Another big mover to the upside was Intuitive Surgical ( ISRG ), the designer of the da Vinci robotic surgery system. The stock surged nearly 7% after the company beat Wall Street's earnings expectations for the first quarter by more than 10%.

Intuitive Surgical also gave a bullish outlook, forecasting revenue growth of 19-21% for 2012, slightly higher than its prior view for growth of 17-19%.

A notable loser on Wednesday was Chesapeake Energy ( CHK ), shed 5.5% to $18.06 following a Reuters report that CEO Aubrey McClendon took out $1.1 billion in personal loans over the last three years by pledging his stake in the company's oil and natural gas wells as collateral.

Genworth Financial ( GNW) was one of the biggest percentage decliners on the S&P, plummeting more than 20% as the life insurer and mortgage guarantor shelved the initial public offering of its Australian unit backing home loans to early 2013 after elevated losses in the country this year.

London's FTSE settled down 0.4% and Germany's DAX slid more than 1% on Wednesday.

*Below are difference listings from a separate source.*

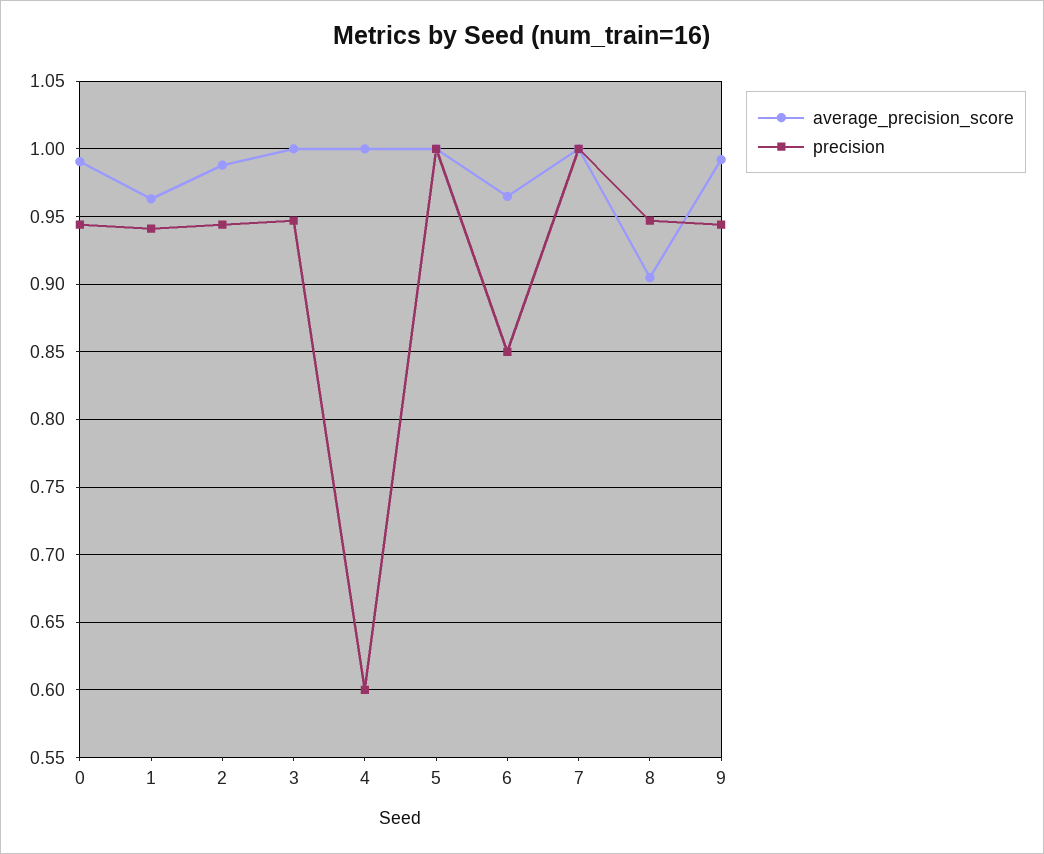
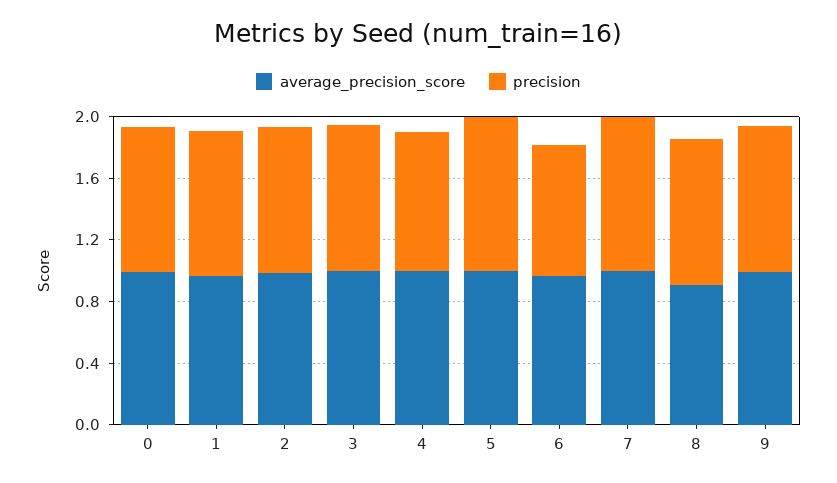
  {
    "average_precision_score": {
      "0": 0.99,
      "1": 0.965,
      "2": 0.99,
      "3": 1,
      "4": 1,
      "5": 1,
      "6": 0.965,
      "7": 1,
      "8": 0.905,
      "9": 0.99
    },
    "precision": {
      "0": 0.945,
      "1": 0.94,
      "2": 0.945,
      "3": 0.945,
-     "4": 0.6,
+     "4": 0.9,
      "5": 1,
      "6": 0.85,
      "7": 1,
      "8": 0.945,
      "9": 0.945
    }
  }

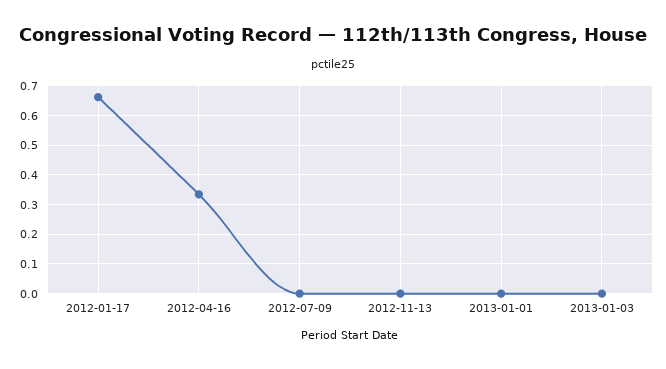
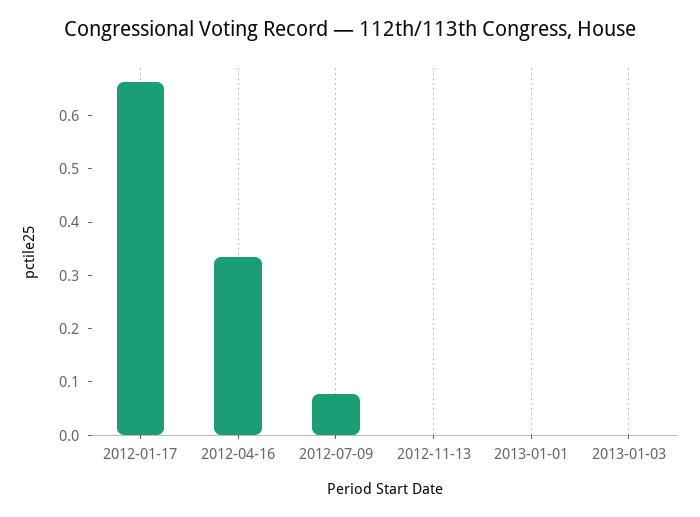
  {
    "2012-01-17": 0.66,
    "2012-04-16": 0.34,
-   "2012-07-09": 0,
+   "2012-07-09": 0.08,
    "2012-11-13": 0,
    "2013-01-01": 0,
    "2013-01-03": 0
  }

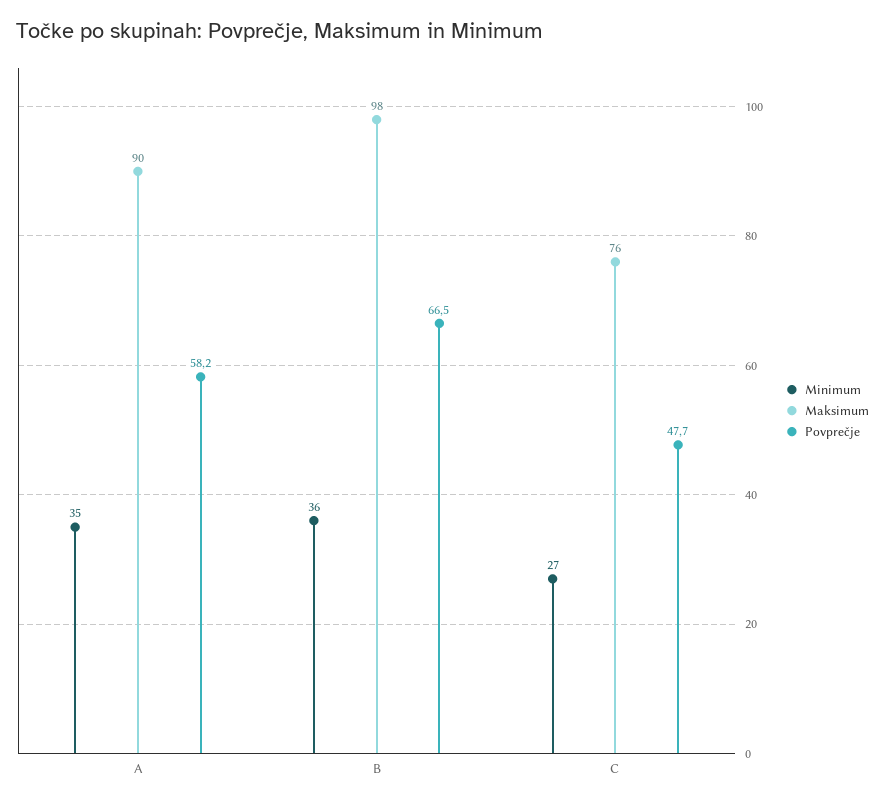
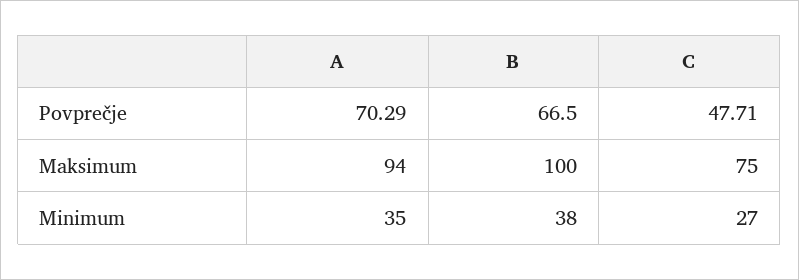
  {
    "Minimum": {
      "A": 35,
-     "B": 36,
+     "B": 38,
      "C": 27
    },
    "Maksimum": {
-     "A": 90,
+     "A": 94,
-     "B": 98,
+     "B": 100,
-     "C": 76
+     "C": 75
    },
    "Povprečje": {
-     "A": 58.2,
+     "A": 70.29,
      "B": 66.5,
      "C": 47.71
    }
  }

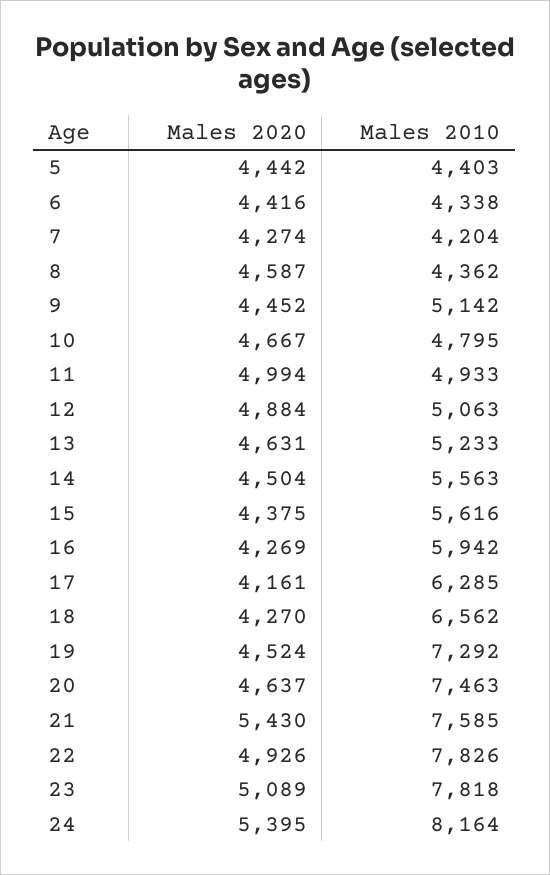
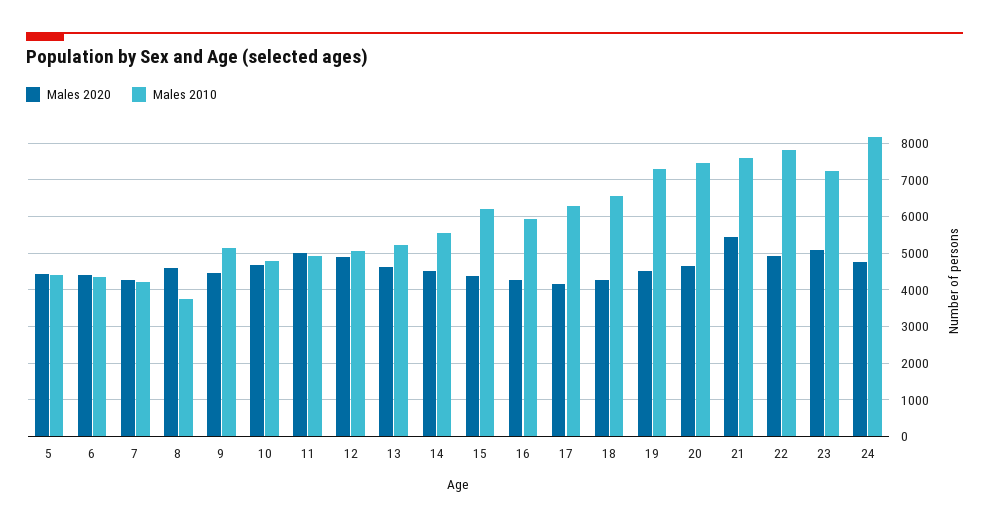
  {
    "Males 2020": {
      "5": 4442,
      "6": 4416,
      "7": 4274,
      "8": 4587,
      "9": 4452,
      "10": 4667,
      "11": 4994,
      "12": 4884,
      "13": 4631,
      "14": 4504,
      "15": 4375,
      "16": 4269,
      "17": 4161,
      "18": 4270,
      "19": 4524,
      "20": 4637,
      "21": 5430,
      "22": 4926,
      "23": 5089,
-     "24": 5395
+     "24": 4800
    },
    "Males 2010": {
      "5": 4403,
      "6": 4338,
      "7": 4204,
-     "8": 4362,
+     "8": 3800,
      "9": 5142,
      "10": 4795,
      "11": 4933,
      "12": 5063,
      "13": 5233,
      "14": 5563,
-     "15": 5616,
+     "15": 6200,
      "16": 5942,
      "17": 6285,
      "18": 6562,
      "19": 7292,
      "20": 7463,
      "21": 7585,
      "22": 7826,
-     "23": 7818,
+     "23": 7200,
      "24": 8164
    }
  }

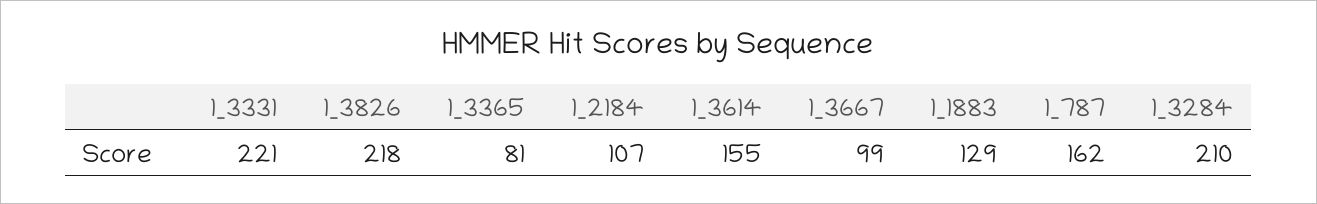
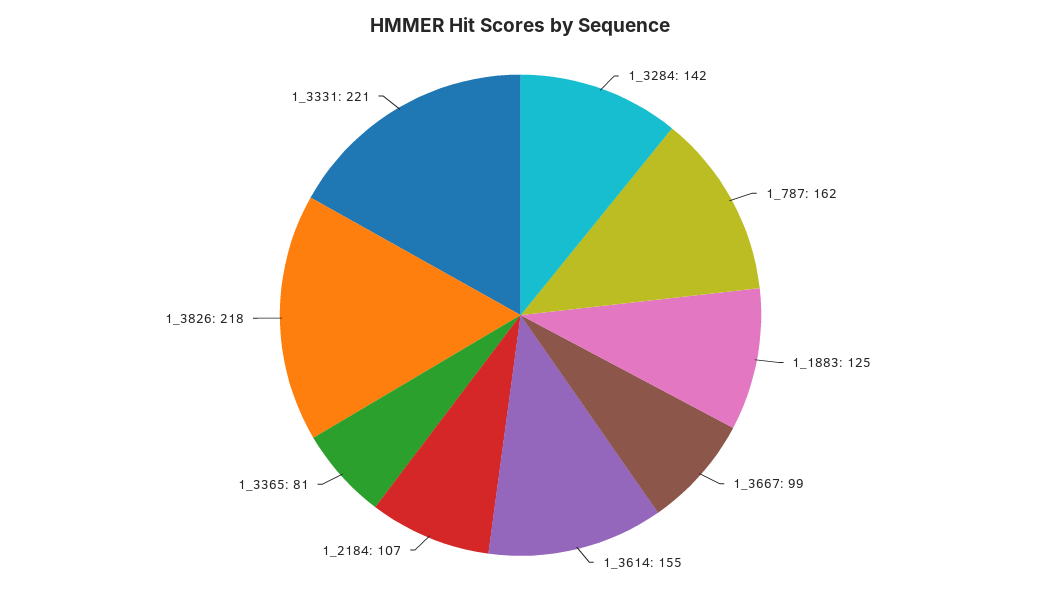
  {
    "1_3331": 221,
    "1_3826": 218,
    "1_3365": 81,
    "1_2184": 107,
    "1_3614": 155,
    "1_3667": 99,
-   "1_1883": 129,
+   "1_1883": 125,
    "1_787": 162,
-   "1_3284": 210
+   "1_3284": 142
  }

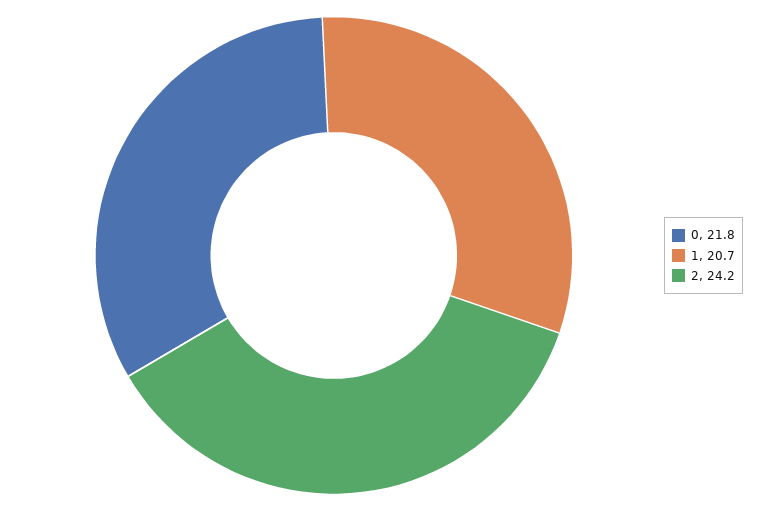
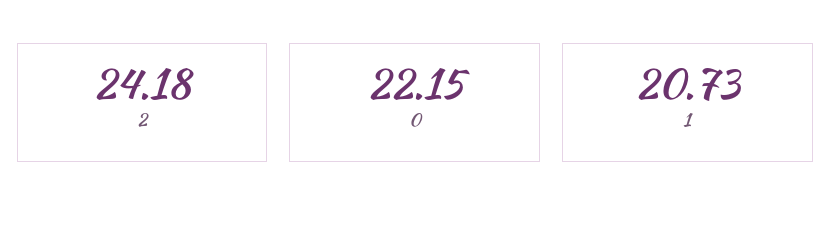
  {
-   "0": 21.8,
+   "0": 22.15,
    "1": 20.73,
    "2": 24.18
  }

May oil futures were down $1.53 to settle at $102.76 a barrel, while June gold futures were falling $11.5 at $1,639.60 an ounce.

The benchmark 10-year Treasury was up 5/32, diluting the yield to 1.986%, while the U.S. dollar index was up 0.1%.

Earlier in Asia, Japan's Nikkei Average finished 2.1% higher following the strength in other markets and stimulus speculation. Hong Kong's Hang Seng index rebounded 1.1%, also following gains in the other markets as well as mainland China bourses, which advanced as the property sector rallied on expectations that falling home prices would lead to stronger sales and open the door to policy easing.